* _Problem statement_: Which lines in the material below contain the word "Structures"? Copy each of them.

Start of Block

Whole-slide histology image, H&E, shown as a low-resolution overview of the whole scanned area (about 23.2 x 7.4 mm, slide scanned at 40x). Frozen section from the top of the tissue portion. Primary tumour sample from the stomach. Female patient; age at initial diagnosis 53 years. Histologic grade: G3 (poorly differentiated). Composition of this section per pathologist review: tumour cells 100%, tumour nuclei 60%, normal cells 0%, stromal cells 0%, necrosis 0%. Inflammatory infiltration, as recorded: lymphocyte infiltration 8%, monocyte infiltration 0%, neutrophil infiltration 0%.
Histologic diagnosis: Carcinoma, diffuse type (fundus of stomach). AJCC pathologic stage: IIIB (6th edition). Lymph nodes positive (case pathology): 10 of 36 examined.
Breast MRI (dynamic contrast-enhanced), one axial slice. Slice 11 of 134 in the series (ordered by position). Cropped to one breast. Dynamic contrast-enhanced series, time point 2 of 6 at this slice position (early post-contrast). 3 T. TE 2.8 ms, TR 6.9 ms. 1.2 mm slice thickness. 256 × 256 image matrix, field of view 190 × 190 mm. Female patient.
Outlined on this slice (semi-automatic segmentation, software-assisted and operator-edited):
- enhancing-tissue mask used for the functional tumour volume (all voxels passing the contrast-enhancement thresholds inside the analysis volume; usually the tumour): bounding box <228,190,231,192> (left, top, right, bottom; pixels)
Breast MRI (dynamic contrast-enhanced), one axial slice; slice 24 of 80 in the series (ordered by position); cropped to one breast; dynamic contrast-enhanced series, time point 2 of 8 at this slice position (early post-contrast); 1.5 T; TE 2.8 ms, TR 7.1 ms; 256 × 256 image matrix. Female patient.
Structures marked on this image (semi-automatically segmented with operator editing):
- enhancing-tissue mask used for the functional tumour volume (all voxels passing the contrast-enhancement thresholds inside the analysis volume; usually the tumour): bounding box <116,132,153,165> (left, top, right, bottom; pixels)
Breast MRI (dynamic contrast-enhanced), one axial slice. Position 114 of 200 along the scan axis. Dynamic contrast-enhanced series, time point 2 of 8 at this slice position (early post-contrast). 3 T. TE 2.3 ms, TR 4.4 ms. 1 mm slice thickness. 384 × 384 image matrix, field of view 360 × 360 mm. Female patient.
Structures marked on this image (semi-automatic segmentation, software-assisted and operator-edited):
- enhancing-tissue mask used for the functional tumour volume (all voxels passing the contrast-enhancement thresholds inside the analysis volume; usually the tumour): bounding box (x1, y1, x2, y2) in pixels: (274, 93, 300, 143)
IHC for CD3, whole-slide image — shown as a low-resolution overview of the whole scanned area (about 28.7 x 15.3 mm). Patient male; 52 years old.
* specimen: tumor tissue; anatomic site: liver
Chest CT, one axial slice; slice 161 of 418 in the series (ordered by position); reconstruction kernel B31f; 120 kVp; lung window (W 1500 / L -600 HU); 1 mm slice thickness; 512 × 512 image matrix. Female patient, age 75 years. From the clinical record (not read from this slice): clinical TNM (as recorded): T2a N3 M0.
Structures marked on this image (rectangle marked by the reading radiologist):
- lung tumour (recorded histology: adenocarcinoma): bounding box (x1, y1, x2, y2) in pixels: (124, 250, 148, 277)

End of Block

* _Finished task_:
Structures marked on this image (semi-automatically segmented with operator editing):
Structures marked on this image (semi-automatic segmentation, software-assisted and operator-edited):
Structures marked on this image (rectangle marked by the reading radiologist):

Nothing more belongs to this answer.